Can't Un-Ring the Bell on Health Care Reform
Despite admonitions of the Tea Parties, worried hospitals, physicians and insurers, and angry Republican leaders in Congress, health care reform is here and going forward. There will be a series of clean-up bills, but regulatory changes are already happening, and major environmental shifts are afoot. Nonetheless, there will be controversies and competing interests at every step along the way. Just this week in Washington, some of those tension-laden issues include:
- An awareness that the IRS does not have regulatory authority to enforce mandatory
health insurance as proposed in the health care law (PPACA). In 2014, IRS is charged with
collecting penalties from income tax returns of those individuals who lack
proof of health insurance, starting with $695 or 2.5 percent of income
(whichever is higher).

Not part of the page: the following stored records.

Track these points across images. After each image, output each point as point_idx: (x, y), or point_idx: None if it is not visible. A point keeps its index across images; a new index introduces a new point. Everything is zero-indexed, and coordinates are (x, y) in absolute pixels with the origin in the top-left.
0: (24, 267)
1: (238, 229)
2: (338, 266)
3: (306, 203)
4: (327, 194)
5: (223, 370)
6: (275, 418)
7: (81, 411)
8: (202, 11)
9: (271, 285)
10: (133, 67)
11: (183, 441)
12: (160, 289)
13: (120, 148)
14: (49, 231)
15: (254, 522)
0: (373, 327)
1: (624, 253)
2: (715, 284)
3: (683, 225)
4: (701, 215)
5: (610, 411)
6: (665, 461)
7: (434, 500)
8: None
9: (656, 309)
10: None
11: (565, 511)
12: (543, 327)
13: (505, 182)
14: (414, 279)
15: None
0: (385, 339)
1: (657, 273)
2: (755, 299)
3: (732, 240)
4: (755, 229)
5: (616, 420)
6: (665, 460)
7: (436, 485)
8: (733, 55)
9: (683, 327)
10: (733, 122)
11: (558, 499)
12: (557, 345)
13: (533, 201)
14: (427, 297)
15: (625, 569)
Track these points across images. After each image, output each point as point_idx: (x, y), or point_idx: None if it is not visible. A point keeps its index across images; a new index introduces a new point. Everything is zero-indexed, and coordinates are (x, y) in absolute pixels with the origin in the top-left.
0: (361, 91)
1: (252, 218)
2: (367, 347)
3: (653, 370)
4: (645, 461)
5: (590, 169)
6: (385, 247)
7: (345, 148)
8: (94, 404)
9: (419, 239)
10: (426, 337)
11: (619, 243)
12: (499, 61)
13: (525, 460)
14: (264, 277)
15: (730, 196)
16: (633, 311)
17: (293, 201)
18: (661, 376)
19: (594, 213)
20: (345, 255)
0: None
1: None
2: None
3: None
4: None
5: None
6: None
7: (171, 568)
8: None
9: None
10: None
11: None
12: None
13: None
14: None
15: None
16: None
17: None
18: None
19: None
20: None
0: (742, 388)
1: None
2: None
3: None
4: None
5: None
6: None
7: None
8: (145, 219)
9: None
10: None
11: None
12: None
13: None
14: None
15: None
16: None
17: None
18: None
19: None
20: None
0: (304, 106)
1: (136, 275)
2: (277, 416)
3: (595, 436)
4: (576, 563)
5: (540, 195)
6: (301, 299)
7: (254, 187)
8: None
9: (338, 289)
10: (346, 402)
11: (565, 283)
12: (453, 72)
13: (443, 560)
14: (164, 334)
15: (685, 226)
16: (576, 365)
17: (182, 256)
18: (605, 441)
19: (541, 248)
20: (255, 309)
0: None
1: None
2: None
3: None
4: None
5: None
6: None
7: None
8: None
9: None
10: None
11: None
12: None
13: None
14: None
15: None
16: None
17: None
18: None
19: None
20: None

The penalties will increase over time, and the
government guesstimates that more than 4 million Americans may opt for
penalties of up to $1,000 annually by 2016 rather than paying much more
for coverage.
The IRS does not have the authority to actually tax or assess penalties for citizens in these regards, but they believe they have the authority to withhold a portion of refunds from taxpayers who decline to pay, and it’s presumed that most of those who opt out will be due to receive a refund. If the IRS moves to get the authority to actually tax directly, a firestorm will erupt, and I don’t expect that path to be chosen.
- Health
insurers are in near panic mode
trying to make sure Congress does not pass a new bill to regulate their
ability to increase premiums. The Democrats
in Congress believe this could be quite a popular issue with voters in
November, and as I noted previously, a bill that would allow HHS to regulate premiums has already
been introduced by Congresswoman Schakowsky
with support from Sen. Feinstein
and others.
Insurers are, however, trying to generate some support and sympathy for their circumstance, and Karen Ignagni, president of America’s Health Insurance Plans announced that the whole industry would implement the coming requirements to stop cancelling insurance for sick people now rather than by 2014 (as a kindly gesture). Some plans decided to let kids up to age 26 stay on their parents’ plans now, rather than waiting until this fall when they’re required to do so.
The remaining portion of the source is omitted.